Edith recommended tacos - she said virtually any tacos in Mexico City would be delicious. So how to pick from the countless taco stands and restaurants? We chose this one because the woman was so friendly as we walked by, heading to Museo Mural Diego Rivera and once the museum closed (we would’ve stayed longer!) we were ready for tacos.
We ordered the sample platter, one of each (for US$1.60): five tacos with meat (some mysterious) and a few veggies. The staff explained each item, what animal and where on the body, and the chef gave us extra bites of the meats we hadn’t tried before.
One round would’ve been enough, especially since they’re greasy and we covered them in the fixings: sauces and extra veggies. But Phillip developed this unfortunate quirk [in New Mexico] that when he eats a certain kind of spicy (doesn’t even have to be very spicy!) he gets hiccups so bad he can’t eat. After one bite of the taqueria’s salsa, he hiccupped. He quickly ate some cucumber with avocado salsa, and we ordered a second platter.

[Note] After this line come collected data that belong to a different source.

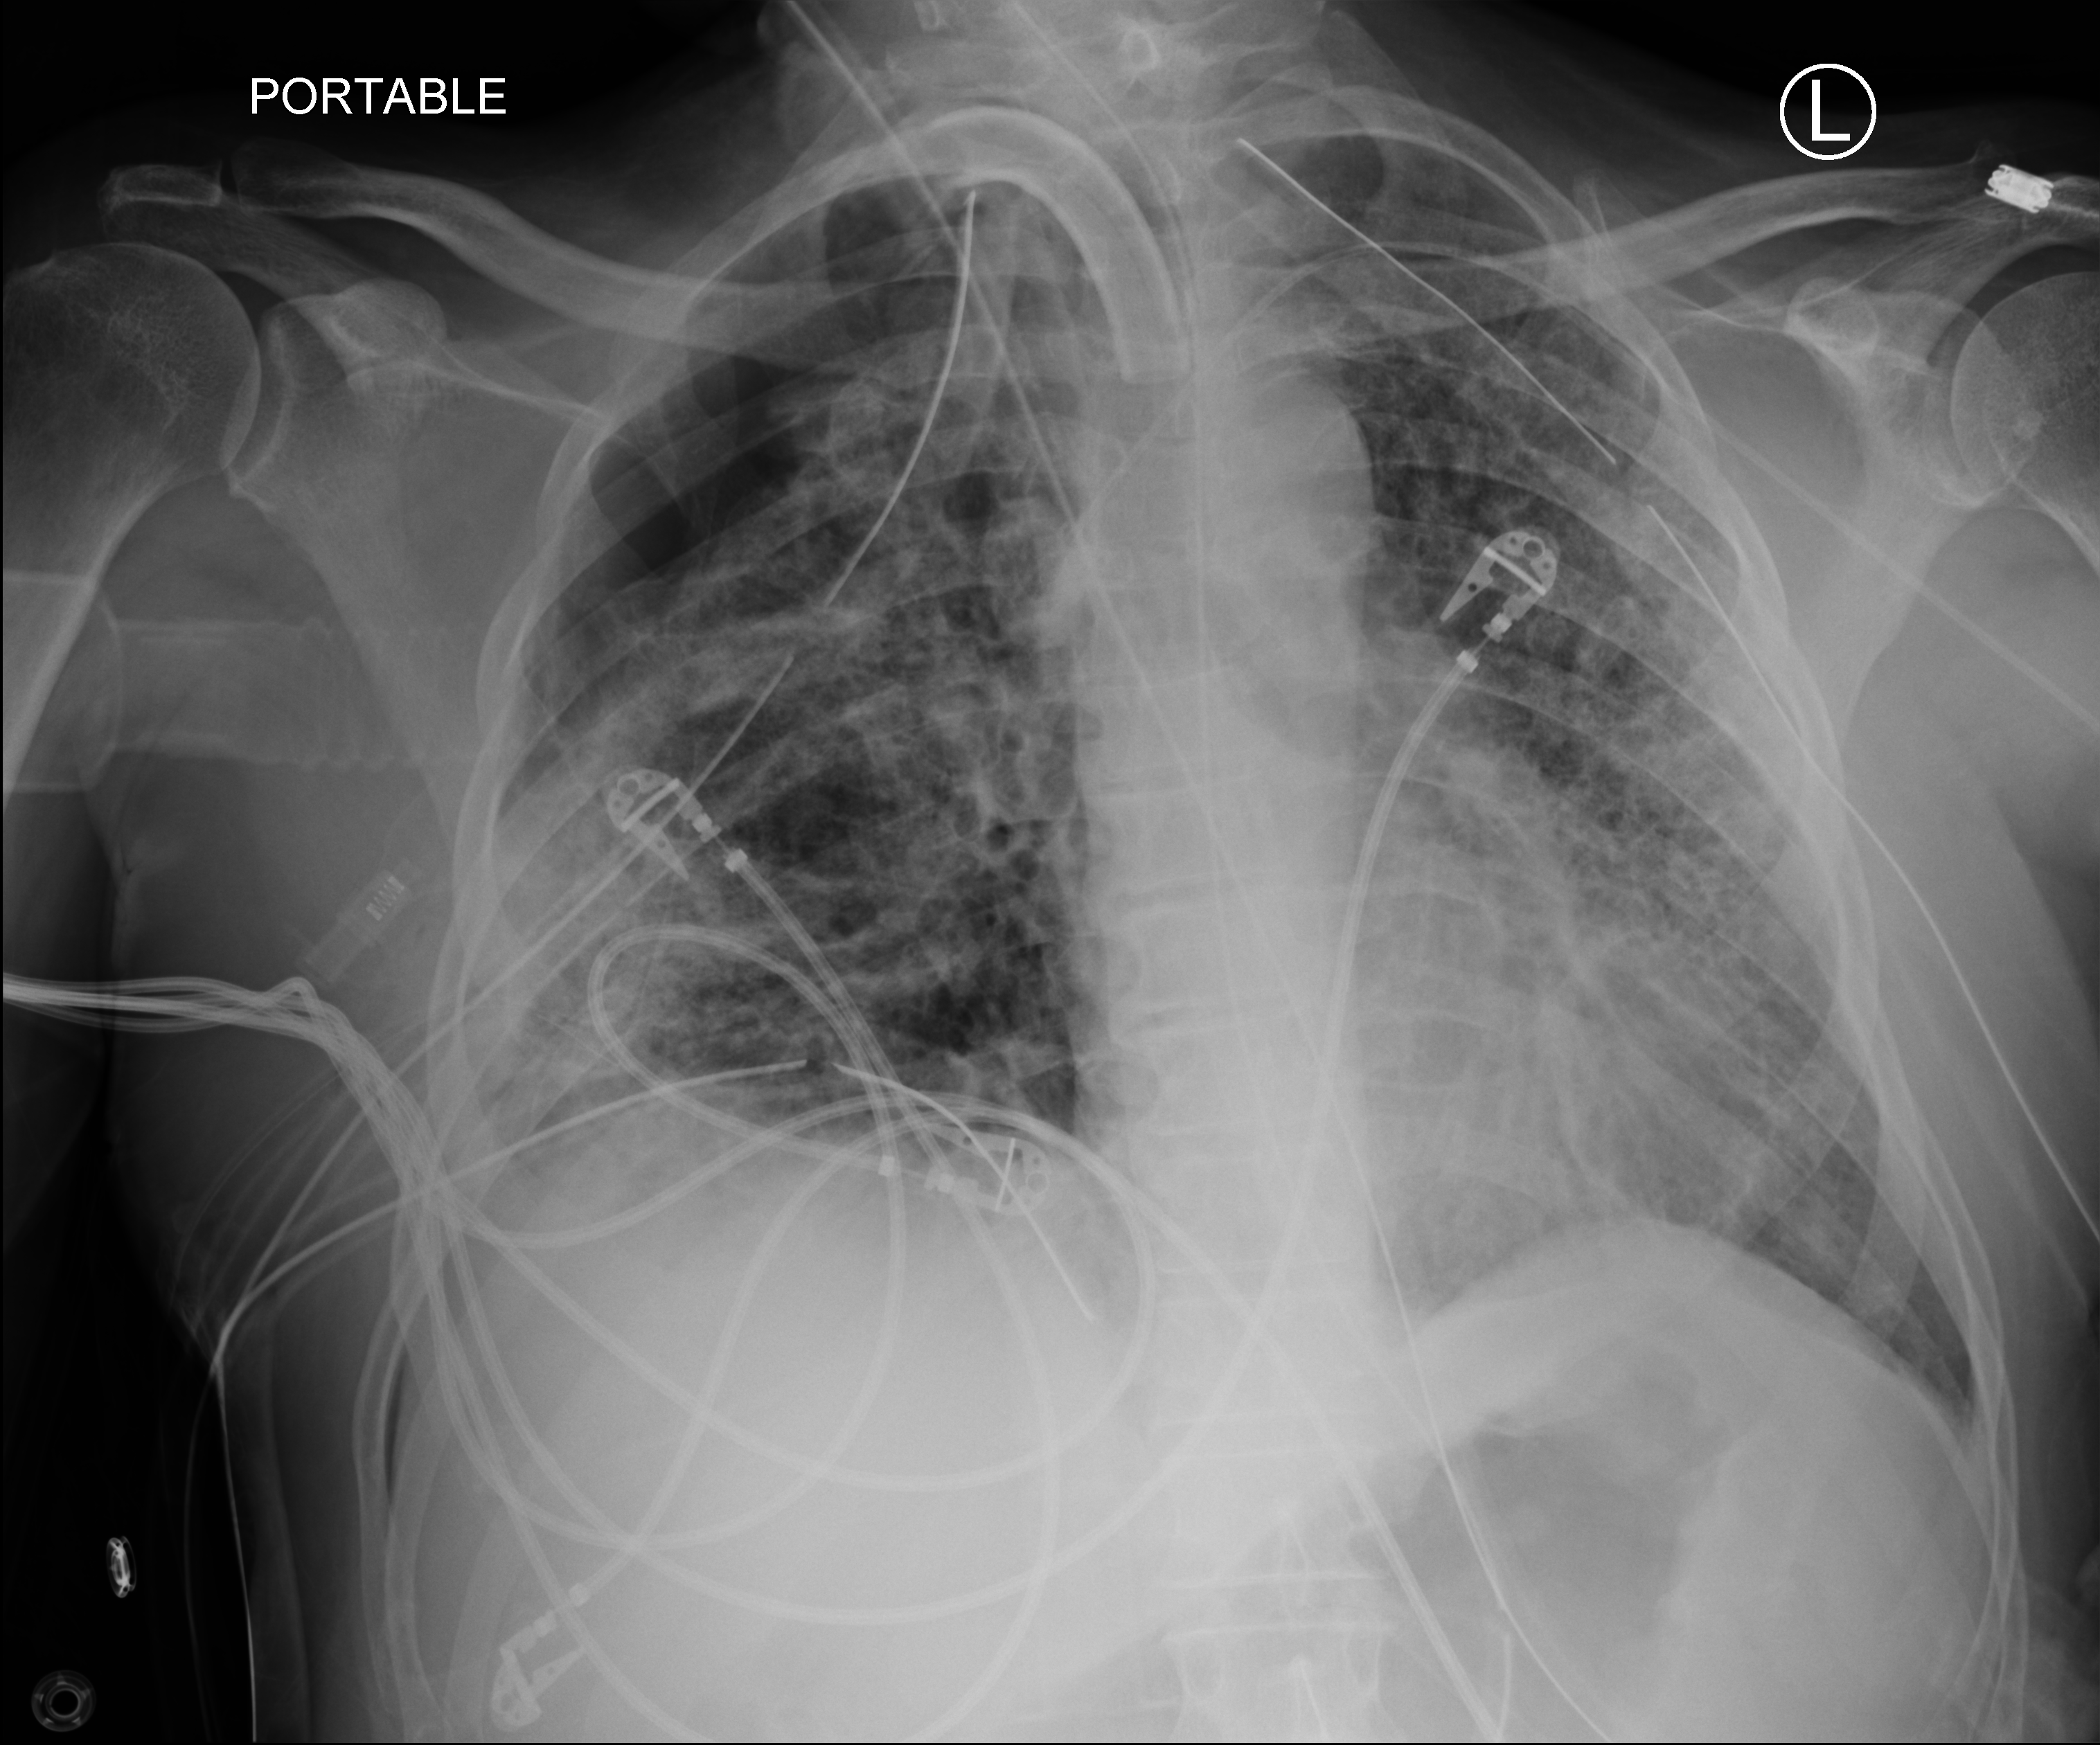
Bedside chest radiograph (computed radiography), anteroposterior (AP) projection. Patient hospitalised with COVID-19; male, aged 18–59 years.
Hospital-stay facts (about this admission, not read from this image; timing relative to this image not recorded): diabetes (admission record): no; admitted to intensive care during this hospital stay: yes; mechanically ventilated during this hospital stay: yes.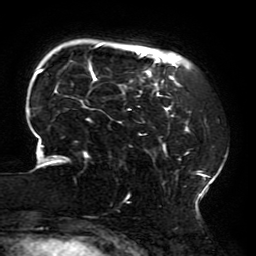
Breast MRI (dynamic contrast-enhanced), one axial slice. Slice 43 of 196 in the series (ordered by position). Cropped to one breast. Dynamic contrast-enhanced series, time point 2 of 6 at this slice position (early post-contrast). 3 T. TE 4.2 ms, TR 8 ms. 1.2 mm slice thickness. 256 × 256 image matrix, field of view 200 × 200 mm. Female patient.
Structures marked on this image (semi-automatic segmentation, software-assisted and operator-edited):
- enhancing-tissue mask used for the functional tumour volume (all voxels passing the contrast-enhancement thresholds inside the analysis volume; usually the tumour): bounding box [x1, y1, x2, y2] px = [28, 44, 225, 204]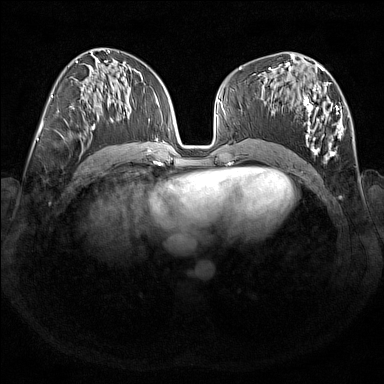
Breast MRI (dynamic contrast-enhanced), one axial slice. Dynamic contrast-enhanced series, time point 2 of 7 at this slice position (early post-contrast). 1.5 T. TE 1.8 ms, TR 5 ms. 1 mm slice thickness. 384 × 384 image matrix, field of view 350 × 350 mm. Female patient.
Annotated regions visible in this slice (semi-automatic segmentation, software-assisted and operator-edited):
- enhancing-tissue mask used for the functional tumour volume (all voxels passing the contrast-enhancement thresholds inside the analysis volume; usually the tumour): bounding box (x1, y1, x2, y2) in pixels: (269, 67, 344, 160)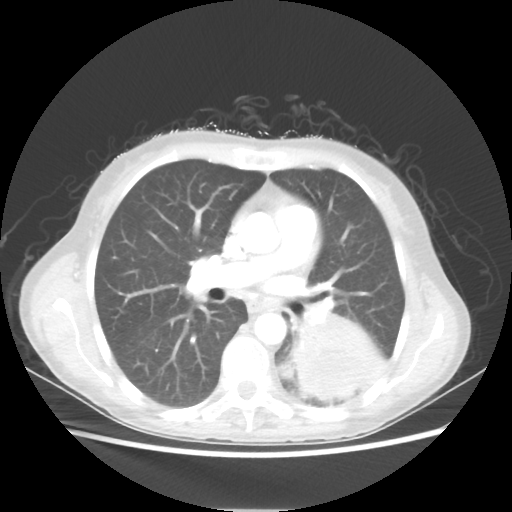
Chest CT, one axial slice; position 31 of 56 along the scan axis; reconstruction kernel STANDARD; 80 kVp; lung window (W 1500 / L -600 HU); 5 mm slice thickness; 512 × 512 image matrix, field of view 360 × 360 mm. Patient: female, 53 years. From the clinical record (not read from this slice): clinical TNM (as recorded): T3 N0 M0.
Outlined on this slice (rectangle marked by the reading radiologist):
- lung tumour (recorded histology: adenocarcinoma): box from (x=295, y=316) to (x=386, y=399) px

And I got to eat the first round by myself - though of course we traded onions for beef.
Hay un costumbre en Mexico that I’d never experienced - complete strangers wish one another buen provecho when someone is eating. Certainly waiters or people I was eating with have said it, but never someone completely disconnected from my own eating. Until this man in the pink shirt, who stopped by the taqueria to exchange money with the manager. Before he began his business he said buen provecho to us, though he was there less than 60 seconds and never sat or ate himself.
Before anyone might want to generalize about Morelia and Mexico City (and we know some people are tempted), a complete stranger wished us buen provecho at Cafe Gabe a couple days later.
The tacos took up so much space we’ll have to tell you about museums, Neveria Roxy, and the (once) tallest tower in Latin America in another post.